Michael: What's the story, John? I was here earlier tonight. You kept me waiting for an hour.
Johnny: Hey, I'm sorry, Mikey, but you know... ...I had somethin' to do. But I got somethin' for ya. Not much, but I got somethin' for ya. (He hands Michael a ten dollar bill.)
Michael: Where's the rest?
Charlie: Yeah, where's the rest?
Johnny: I bought a few rounds of drinks while I was waitin'. You know what I mean? Tony says my credit ain't no good no more.
Michael: You know $10 is enough of an insult. But I'd take it for Charlie here.
Michael crumbles up the ten dollar bill and throws it in Johnny’s face. Johnny picks it up, uncrumples it, then lights it on fire.

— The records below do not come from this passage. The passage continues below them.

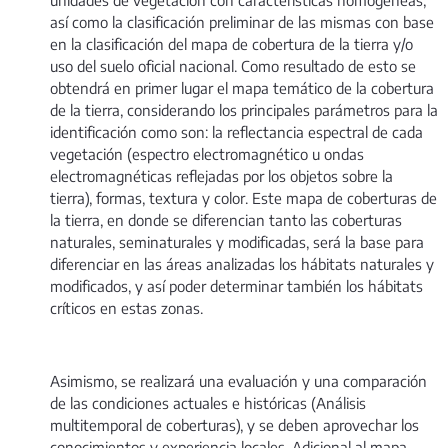
unidades de vegetación con características homogéneas,
así como la clasificación preliminar de las mismas con base
en la clasificación del mapa de cobertura de la tierra y/o
uso del suelo oficial nacional. Como resultado de esto se
obtendrá en primer lugar el mapa temático de la cobertura
de la tierra, considerando los principales parámetros para la
identificación como son: la reflectancia espectral de cada
vegetación (espectro electromagnético u ondas
electromagnéticas reflejadas por los objetos sobre la
tierra), formas, textura y color. Este mapa de coberturas de
la tierra, en donde se diferencian tanto las coberturas
naturales, seminaturales y modificadas, será la base para
diferenciar en las áreas analizadas los hábitats naturales y
modificados, y así poder determinar también los hábitats
críticos en estas zonas.
Asimismo, se realizará una evaluación y una comparación
de las condiciones actuales e históricas (Análisis
multitemporal de coberturas), y se deben aprovechar los
conocimientos y experiencia locales. Adicional al mapa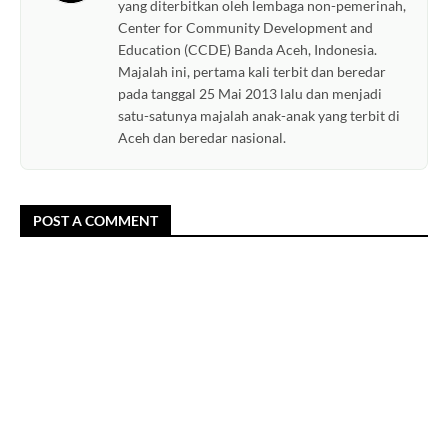
yang diterbitkan oleh lembaga non-pemerinah,
Center for Community Development and
Education (CCDE) Banda Aceh, Indonesia.
Majalah ini, pertama kali terbit dan beredar
pada tanggal 25 Mai 2013 lalu dan menjadi
satu-satunya majalah anak-anak yang terbit di
Aceh dan beredar nasional.
POST A COMMENT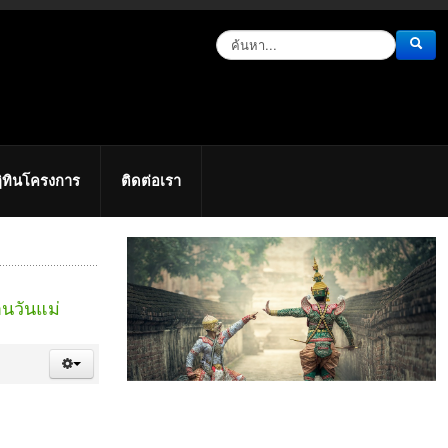
ิทินโครงการ
ติดต่อเรา
านวันแม่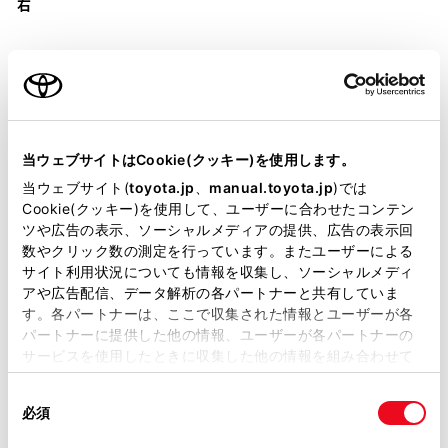
右
装備・仕様
当ウェブサイトはCookie(クッキー)を使用します。
当ウェブサイト(
toyota.jp
、
manual.toyota.jp
)では
装備説明/用語解説
Cookie(クッキー)を使用して、ユーザーに合わせたコンテン
ツや広告の表示、ソーシャルメディアの提供、広告の表示回
数やクリック数の測定を行っています。またユーザーによる
基本装備
サイト利用状況についても情報を収集し、ソーシャルメディ
アや広告配信、データ解析の各パートナーと共有していま
す。各パートナーは、ここで収集された情報とユーザーが各
パートナーに提供した他の情報、ユーザーが各パートナーの
パワステ
サービスを使用したときに収集した他の情報を組み合わせて
使用することがあります。当ウェブサイトの使用を続行する
同
とCookie(クッキー)に同意したこととなります。
パワーウィンドウ
必須
意
の
「すべてのCookieを許可」をクリックすることで、お客様の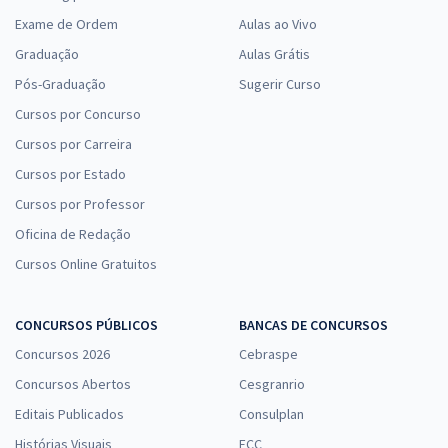
Exame de Ordem
Aulas ao Vivo
Graduação
Aulas Grátis
Pós-Graduação
Sugerir Curso
Cursos por Concurso
Cursos por Carreira
Cursos por Estado
Cursos por Professor
Oficina de Redação
Cursos Online Gratuitos
CONCURSOS PÚBLICOS
BANCAS DE CONCURSOS
Concursos 2026
Cebraspe
Concursos Abertos
Cesgranrio
Editais Publicados
Consulplan
Histórias Visuais
FCC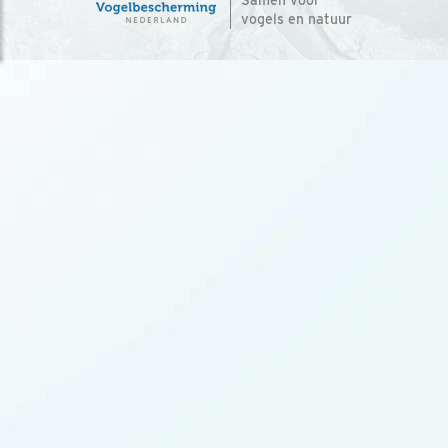
vogels en natuur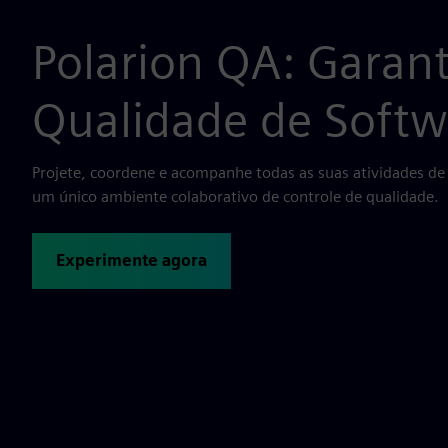
Polarion QA: Garant
Qualidade de Softw
Projete, coordene e acompanhe todas as suas atividades d
um único ambiente colaborativo de controle de qualidade.
Experimente agora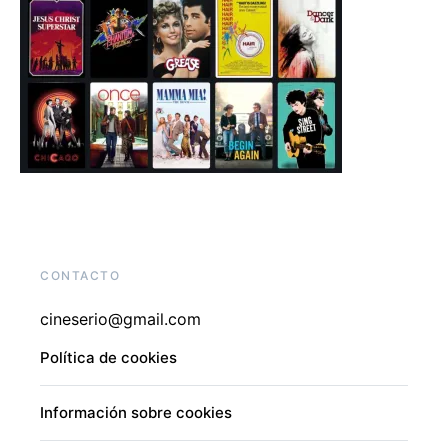
CONTACTO
cineserio@gmail.com
Política de cookies
Información sobre cookies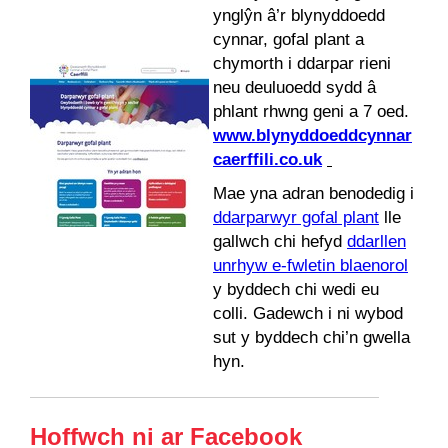
ynglŷn â’r blynyddoedd
cynnar, gofal plant a
chymorth i ddarpar rieni
neu deuluoedd sydd â
phlant rhwng geni a 7 oed.
www.blynyddoeddcynnar
caerffili.co.uk
Mae yna adran benodedig i
ddarparwyr gofal plant
lle
gallwch chi hefyd
ddarllen
unrhyw e-fwletin blaenorol
y byddech chi wedi eu
colli. Gadewch i ni wybod
sut y byddech chi’n gwella
hyn.
Hoffwch ni ar Facebook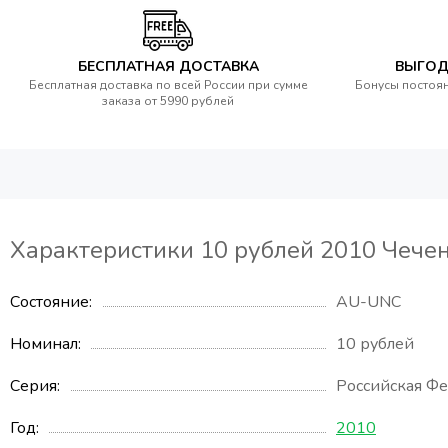
БЕСПЛАТНАЯ ДОСТАВКА
ВЫГОД
Бесплатная доставка по всей России при сумме
Бонусы постоян
заказа от 5990 рублей
Характеристики 10 рублей 2010 Чечен
Состояние
AU-UNC
Номинал
10 рублей
Серия
Российская Ф
Год
2010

Johnny: You're really somethin', you know that? You too good for this $10, huh? It's a good $10. You know somethin', Mikey? You make me laugh, you know that? I borrow money all over this neighborhood... ...left and right, from everybody, and I never paid 'em back. So I can't borrow no money from nobody no more, right? Who does that leave me to borrow money from but you? I borrow money from you because you're the only jerk off around... ...that I could borrow money from without payin' back, right? 'Cause that's what you are... ...that's what I think of you, a jerk off. He's smilin' because you're a jerk off. You're a fuckin' jerk off. And I'll tell you somethin' else. Mikey, I fuck you right where you breathe... ...'cause I don't give two shits about you or nobody else. Easy! Come on, fuck-face! I got somethin' for ya, motherfucker! Come on. I'm a big shot. Come on, D.D., disappointed dunce-ski. Right, asshole! Come on.
Michael: You don't have the guts to use it.
Johnny: I don't, huh? I don't have the guts? Come on, asshole. Come over here. I'll put this up your ass! Hey, asshole, this is for you asshole. Fuckin' asshole.
Michael leaves. They take the gun from Johnny and find that it has no bullets.
I’m saying, in defiance of everything they’re teaching in every film school everywhere, dialogue is better than visuals. Great dialogue is more important than great visuals. Visuals are wonderful – sunsets are always beautiful – but dialogue is what it’s really all about.
Truly.
The dawn has broken. The day begins.